Eu Sei que saudade é isso. Essa vontade de te ver de novo e
poder rir contigo mais uma vez. Essa vontade de sentir de novo a liberdade que
só você me deu, para falar coisas e ouvir coisas sem que houvesse entre nossas
palavras a chama ardente do ódio ou da desarmonia. Essa vontade de reviver essa
necessidade importante de nossas vidas de poder falar sem pensar, algumas
vezes, sem medir consequências, porque no fundo, sabe que não há consequência
nenhuma. E é isso. Chamo isso de saudade. É isso. Quando me lembro de você e
estou distante dos seus olhos. Quando
você é mais que um remédio para a alma, um troféu para a memória, a felicidade
apenas por existir.
É
tão difícil, sempre que as oportunidades batem à porta, não deixar de reafirmar
isso: “Estou com saudade de você!” Como se isso fosse aliviar alguma coisa em
meu coração. Como se fosse um refresco para o meu sentimento. Mas é verdade que
nada adianta se eu não te encontrar. Se eu não te ver bem de perto. Se eu não
tocar o seu corpo com o meu forte abraço.
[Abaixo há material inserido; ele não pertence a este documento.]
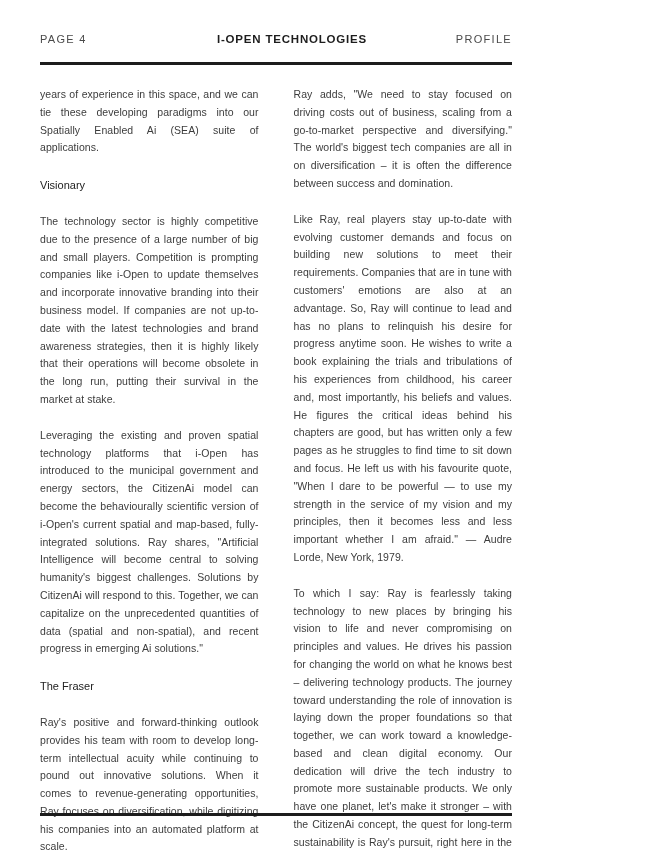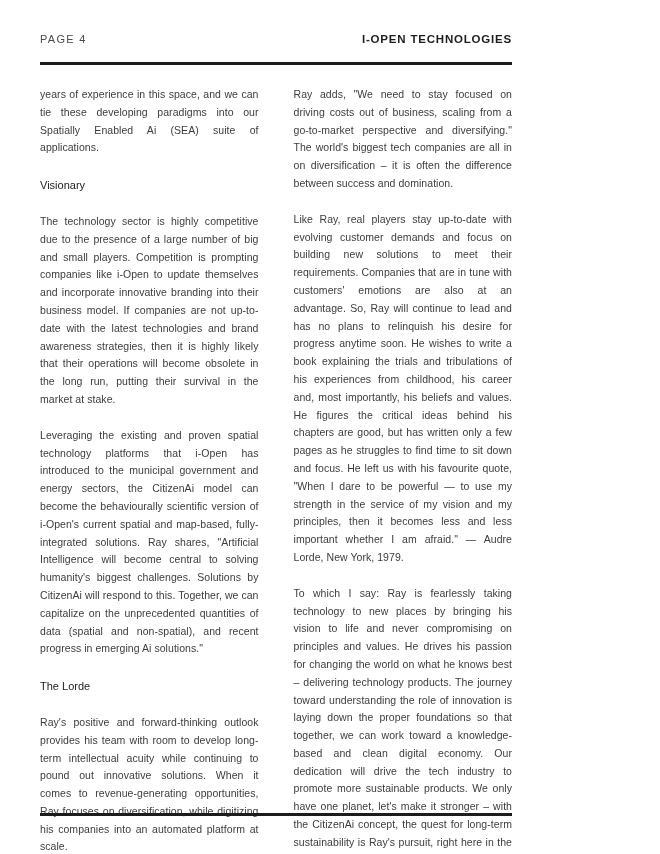--- a/index.html
+++ b/index.html
@@ -69,32 +69,33 @@
   }
 </style>
 </head>
 <body>
 
 <div class="page">
 
   <div class="header">
     <span class="h-meta h-left">PAGE 4</span>
     <span class="h-title h-center">I-OPEN TECHNOLOGIES</span>
+    <span class="h-meta h-right">PROFILE</span>
   </div>
 
   <div class="rule-top"></div>
 
   <div class="columns">
 
     <div class="col">
       <p class="body-para">years of experience in this space, and we can tie these developing paradigms into our Spatially Enabled Ai (SEA) suite of applications.</p>
       <h3 class="body-heading">Visionary</h3>
       <p class="body-para">The technology sector is highly competitive due to the presence of a large number of big and small players. Competition is prompting companies like i-Open to update themselves and incorporate innovative branding into their business model. If companies are not up-to-date with the latest technologies and brand awareness strategies, then it is highly likely that their operations will become obsolete in the long run, putting their survival in the market at stake.</p>
       <p class="body-para">Leveraging the existing and proven spatial technology platforms that i-Open has introduced to the municipal government and energy sectors, the CitizenAi model can become the behaviourally scientific version of i-Open's current spatial and map-based, fully-integrated solutions. Ray shares, "Artificial Intelligence will become central to solving humanity's biggest challenges. Solutions by CitizenAi will respond to this. Together, we can capitalize on the unprecedented quantities of data (spatial and non-spatial), and recent progress in emerging Ai solutions."</p>
-      <h3 class="body-heading">The Lorde</h3>
+      <h3 class="body-heading">The Fraser</h3>
       <p class="body-para">Ray's positive and forward-thinking outlook provides his team with room to develop long-term intellectual acuity while continuing to pound out innovative solutions. When it comes to revenue-generating opportunities, Ray focuses on diversification, while digitizing his companies into an automated platform at scale.</p>
     </div>
 
     <div class="col">
       <p class="body-para">Ray adds, "We need to stay focused on driving costs out of business, scaling from a go-to-market perspective and diversifying." The world's biggest tech companies are all in on diversification – it is often the difference between success and domination.</p>
       <p class="body-para">Like Ray, real players stay up-to-date with evolving customer demands and focus on building new solutions to meet their requirements. Companies that are in tune with customers' emotions are also at an advantage. So, Ray will continue to lead and has no plans to relinquish his desire for progress anytime soon. He wishes to write a book explaining the trials and tribulations of his experiences from childhood, his career and, most importantly, his beliefs and values. He figures the critical ideas behind his chapters are good, but has written only a few pages as he struggles to find time to sit down and focus. He left us with his favourite quote, "When I dare to be powerful — to use my strength in the service of my vision and my principles, then it becomes less and less important whether I am afraid." — Audre Lorde, New York, 1979.</p>
       <p class="body-para">To which I say: Ray is fearlessly taking technology to new places by bringing his vision to life and never compromising on principles and values. He drives his passion for changing the world on what he knows best – delivering technology products. The journey toward understanding the role of innovation is laying down the proper foundations so that together, we can work toward a knowledge-based and clean digital economy. Our dedication will drive the tech industry to promote more sustainable products. We only have one planet, let's make it stronger – with the CitizenAi concept, the quest for long-term sustainability is Ray's pursuit, right here in the Fraser Valley.</p>
     </div>
 
   </div>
Se eu não ouvir sua voz em meus
ouvidos, ao vivo, sem auxílio de eletrônicos.
Esse
ímã inevitável que nos puxa para um amplexo e dá asas às lembranças de tudo
quanto foram coisas boas que passamos juntos. E o reflexo tímido dos maus
momentos e das sadias trocas de amabilidades doloridas que vinham acompanhadas
do antídoto chamado amor, amizade, necessidade de você... Isso é saudade.
Essa
verdade que nos aproximou por um longo tempo, com o nome de amizade, agora nos
atrai um para o outro e temos a certeza de que não estamos distantes tanto
assim, embora nem sempre demos conta disso. Mas nos aproximará ainda mais em
qualquer momento desses de nossas vidas, para um forte abraço.